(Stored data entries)

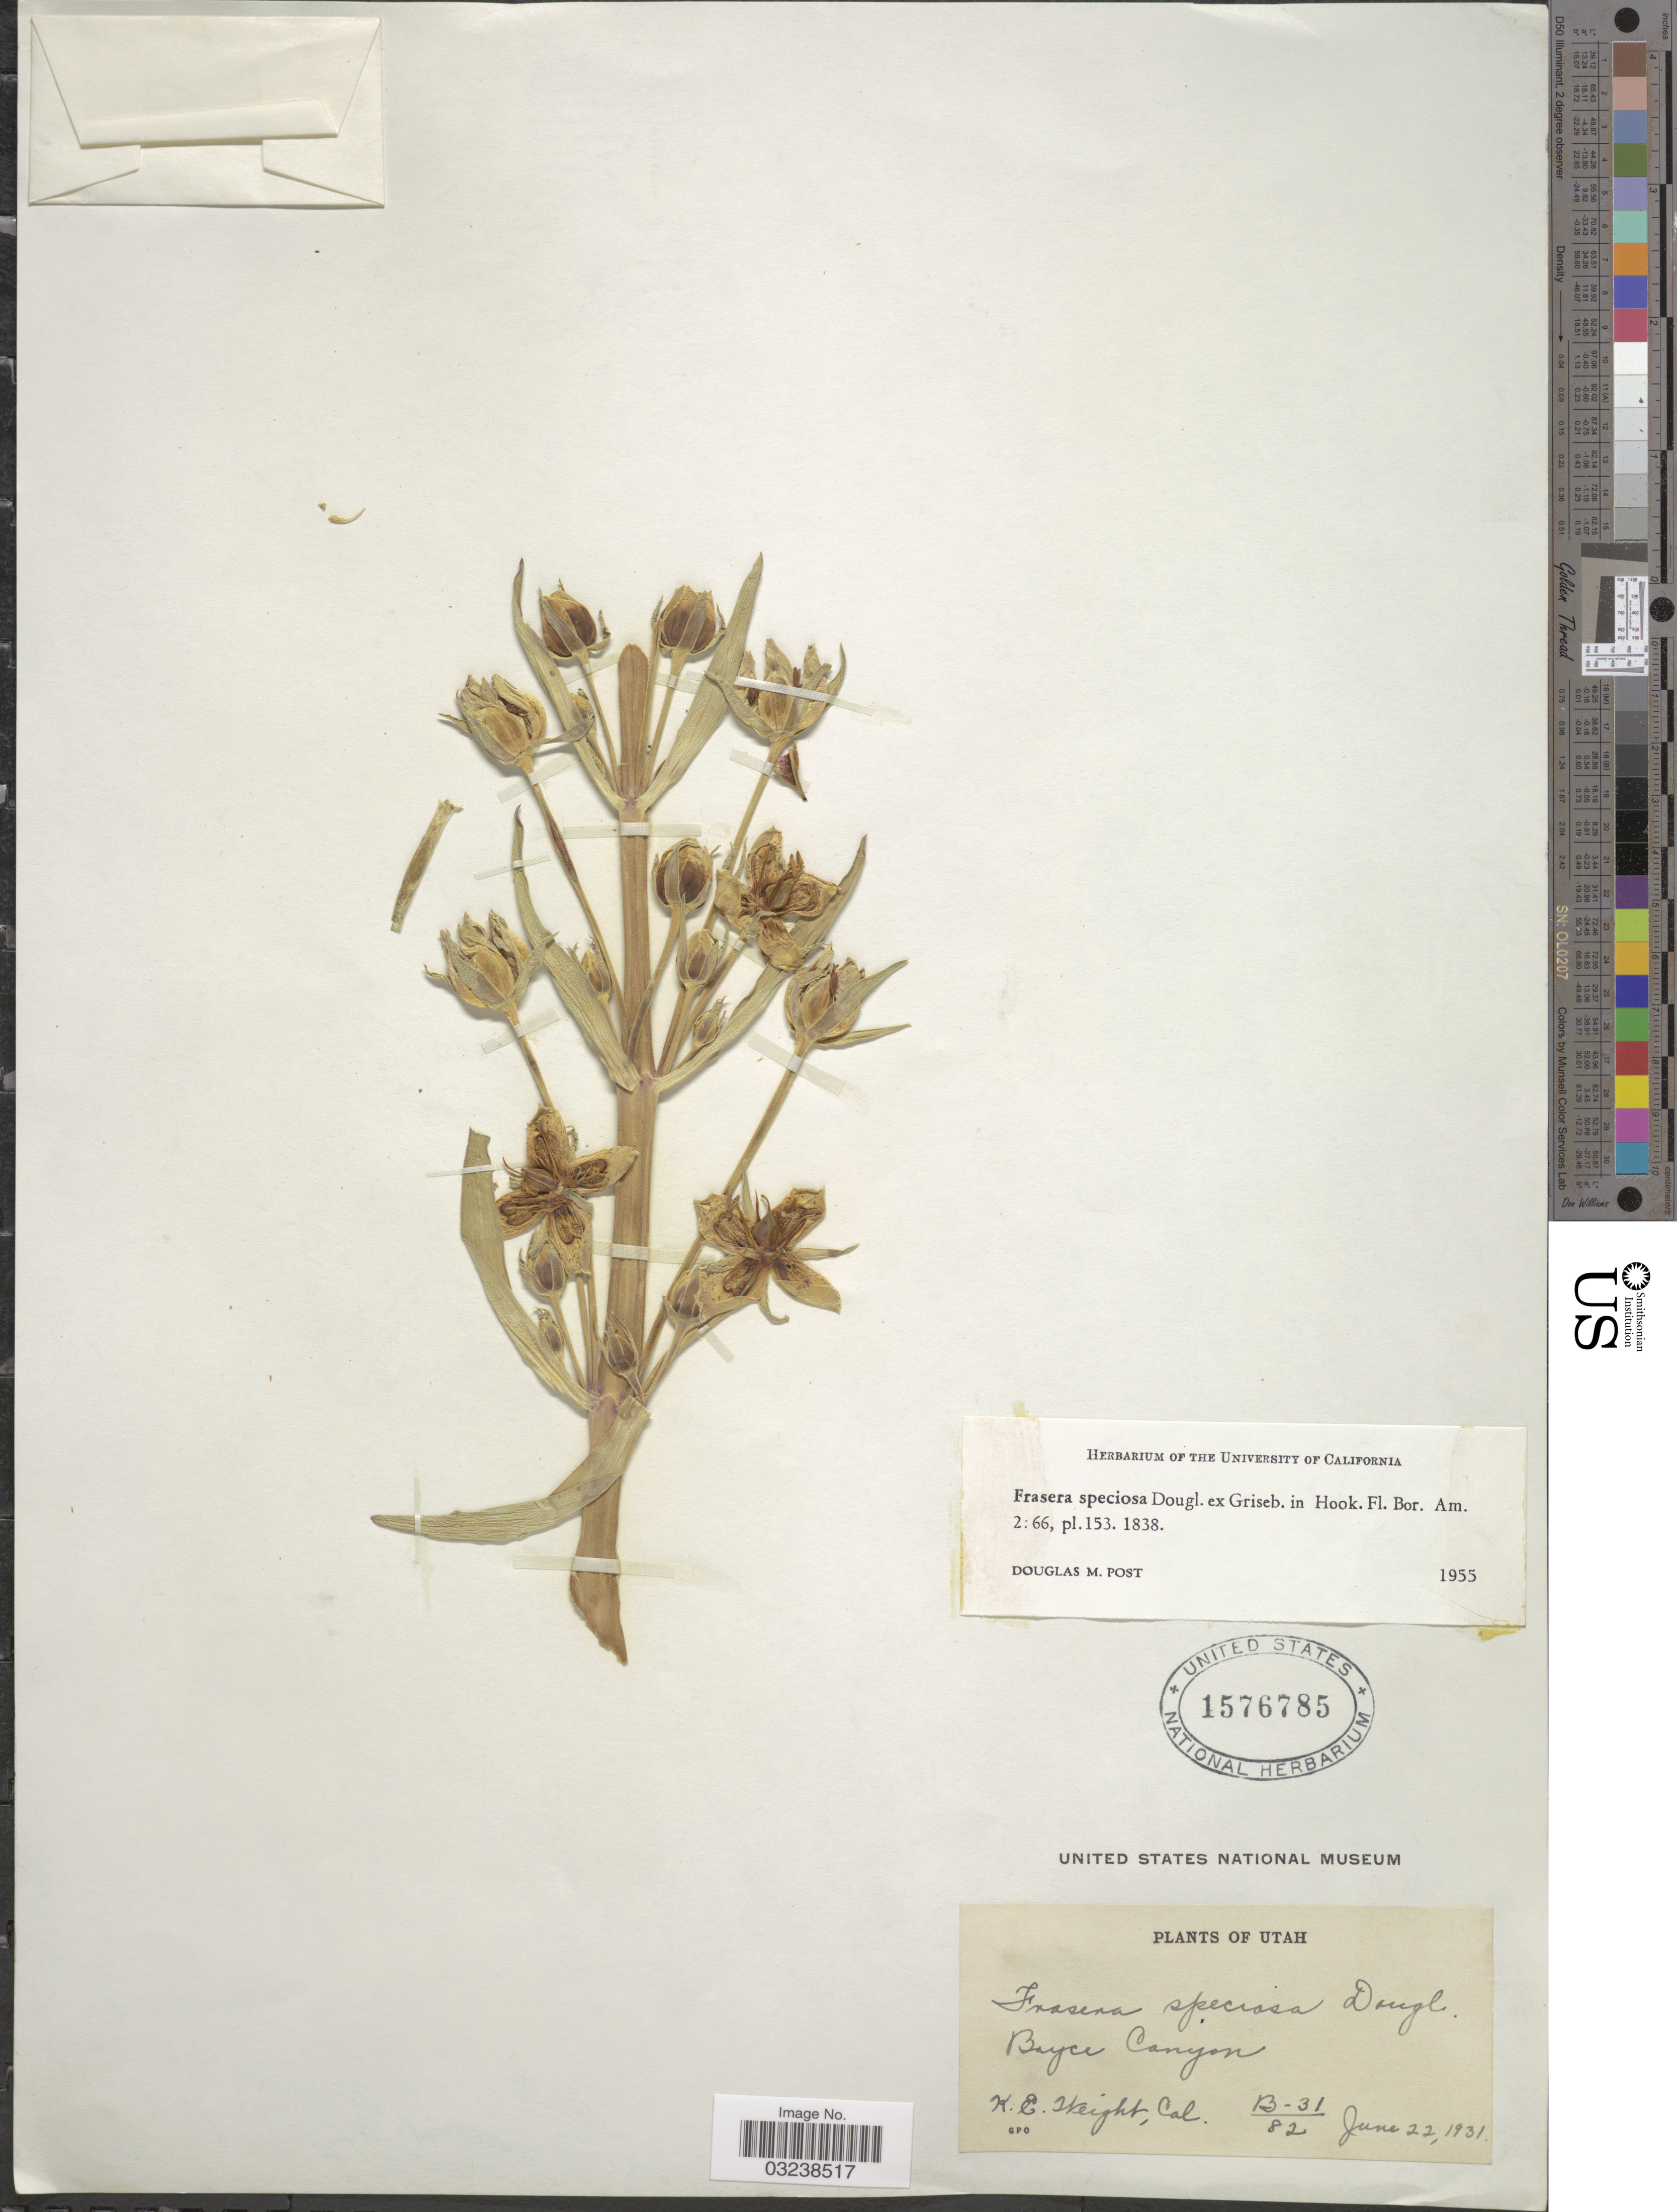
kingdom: Plantae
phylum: Tracheophyta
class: Magnoliopsida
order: Gentianales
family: Gentianaceae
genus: Swertia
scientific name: Swertia radiata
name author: (Kellogg) Kuntze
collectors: K. Weight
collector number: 13-31/82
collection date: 1931-06-22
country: United States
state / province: Utah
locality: Bryce Canyon.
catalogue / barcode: US 1576785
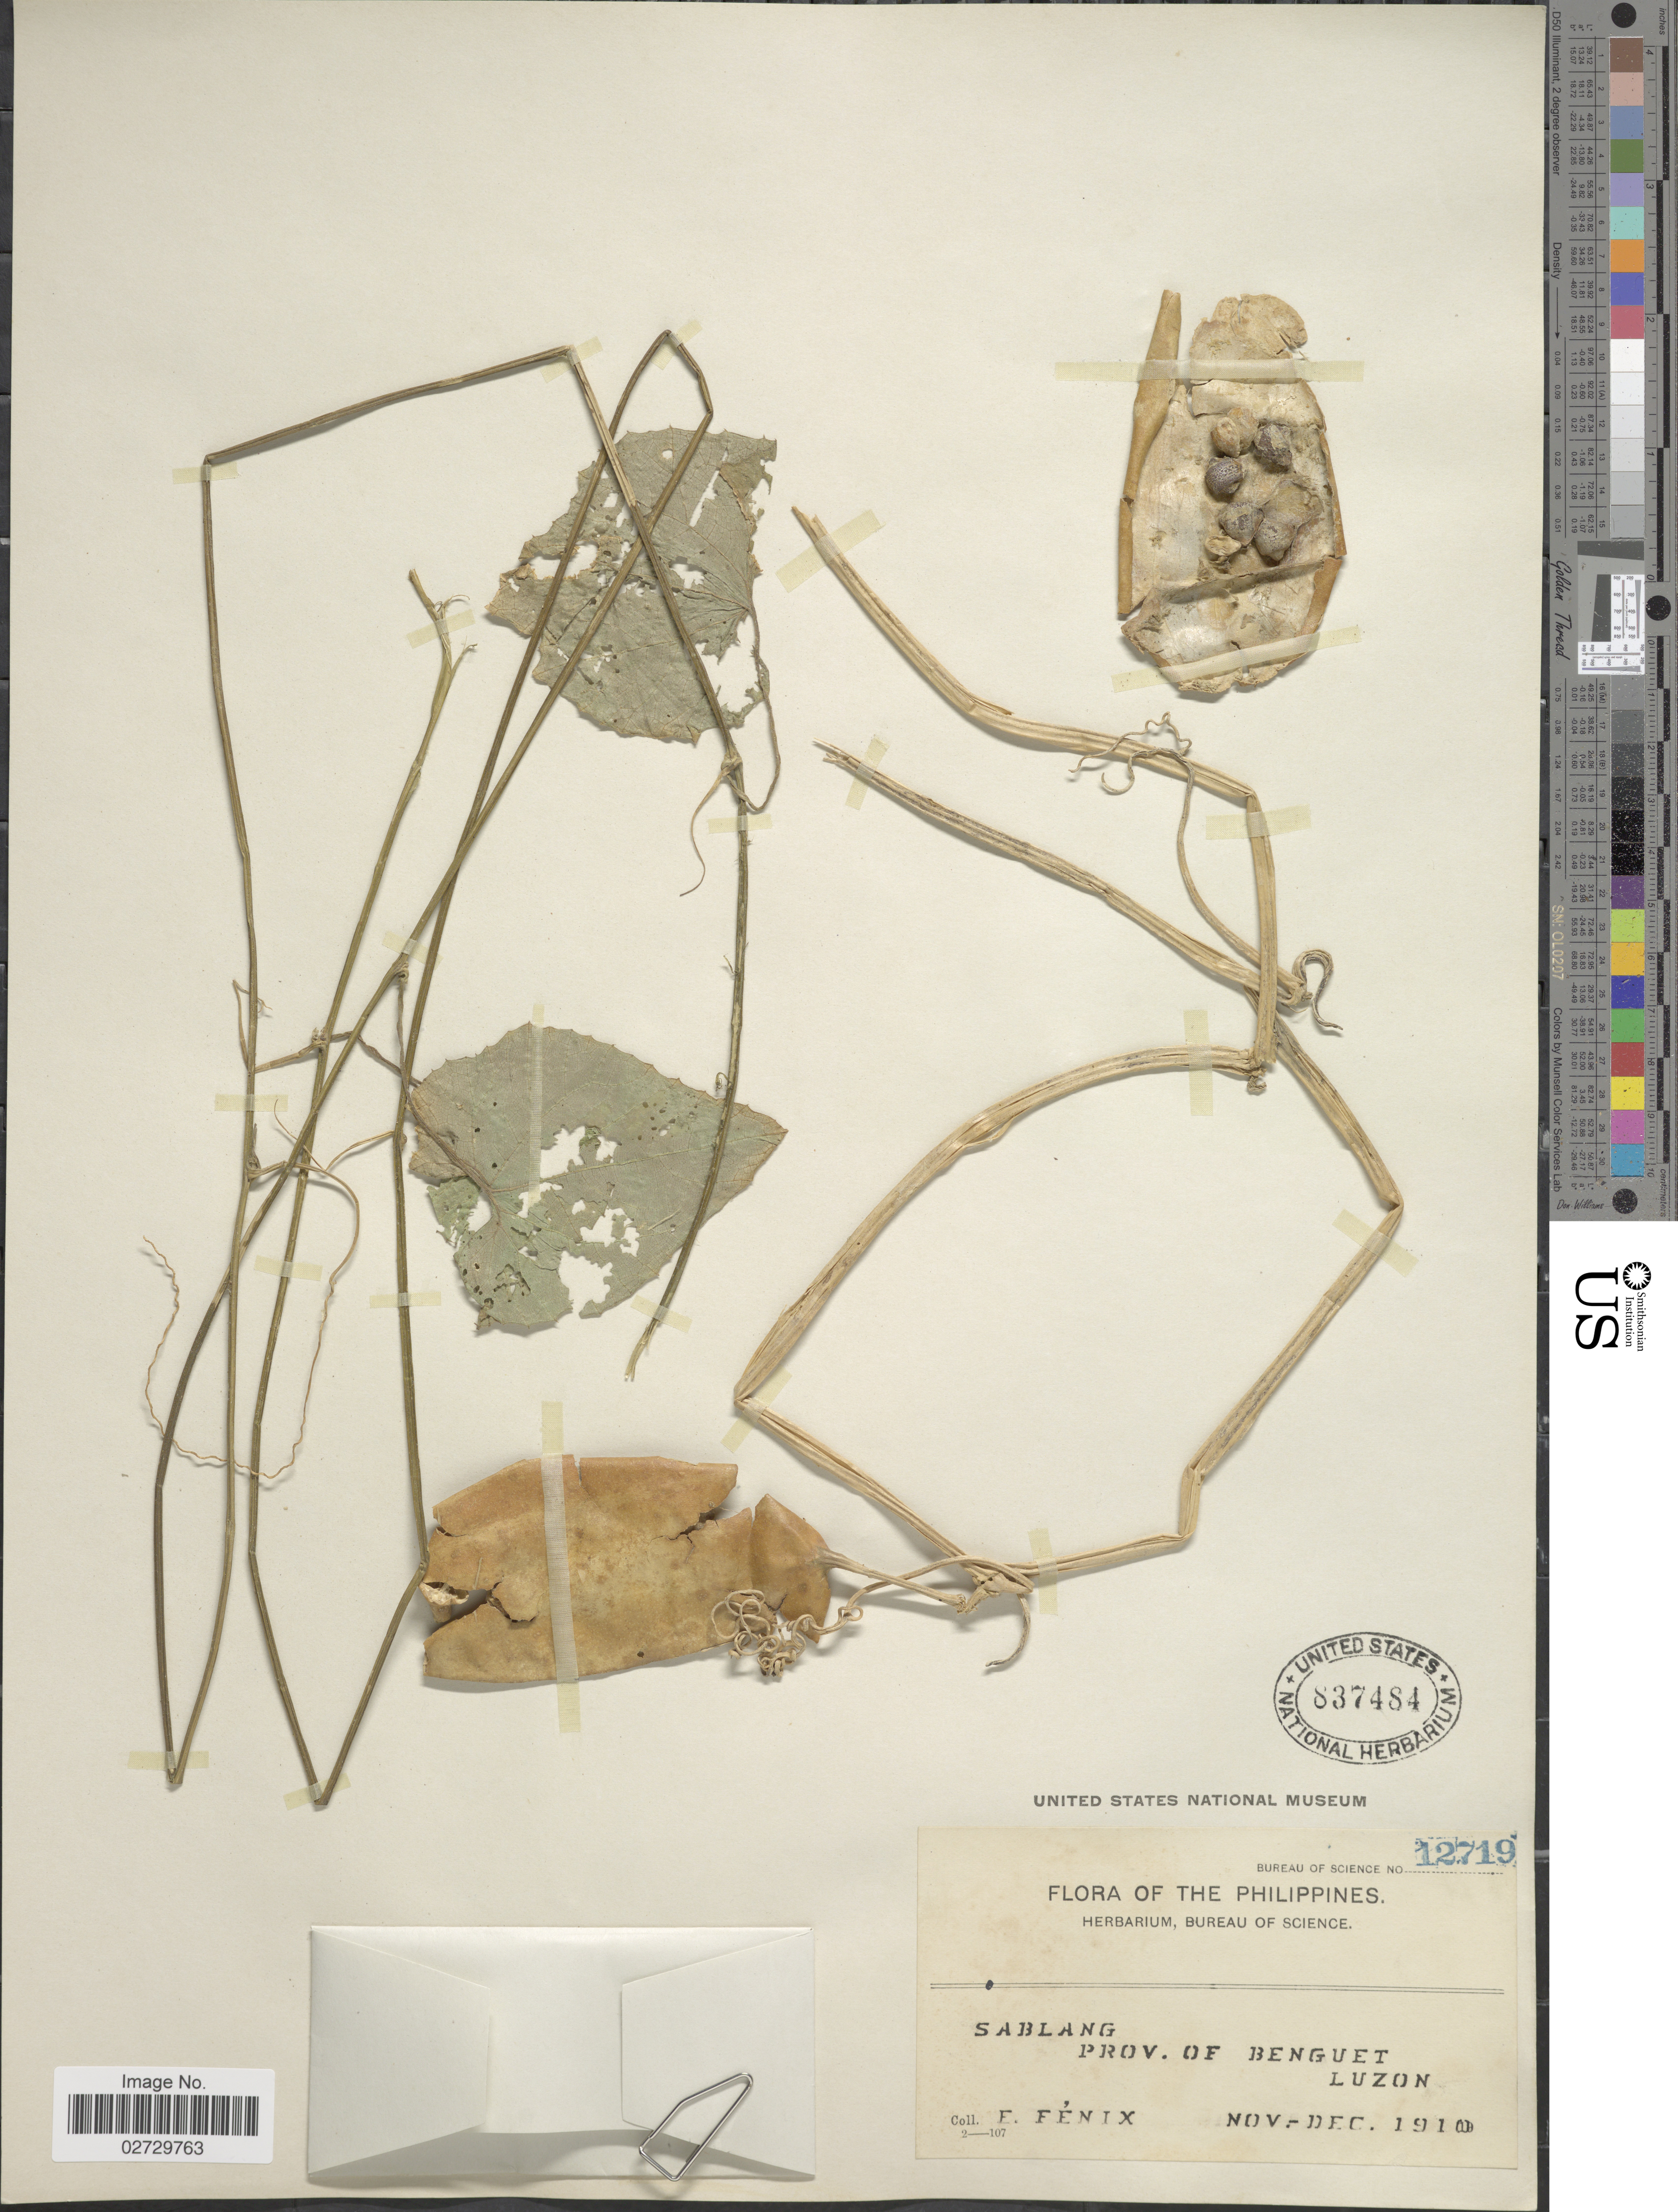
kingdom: Plantae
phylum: Tracheophyta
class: Magnoliopsida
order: Cucurbitales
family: Cucurbitaceae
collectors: E. Fénix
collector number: Bureau of Science 12719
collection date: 1910-11/1910-12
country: Philippines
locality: Sablang, Prov. of Benguet, Luzon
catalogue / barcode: US 837484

Set exercise:
Format the rows as a Markdown table with the columns n and Line, giving each line its row number. Begin at the start of the rows, stop after the line that contains "locality: Bryce Canyon.", and leave out blank lines and the pictures.

Worked solution:
| n | Line |
|---|---|
| 1 | kingdom: Plantae |
| 2 | phylum: Tracheophyta |
| 3 | class: Magnoliopsida |
| 4 | order: Gentianales |
| 5 | family: Gentianaceae |
| 6 | genus: Swertia |
| 7 | scientific name: Swertia radiata |
| 8 | name author: (Kellogg) Kuntze |
| 9 | collectors: K. Weight |
| 10 | collector number: 13-31/82 |
| 11 | collection date: 1931-06-22 |
| 12 | country: United States |
| 13 | state / province: Utah |
| 14 | locality: Bryce Canyon. |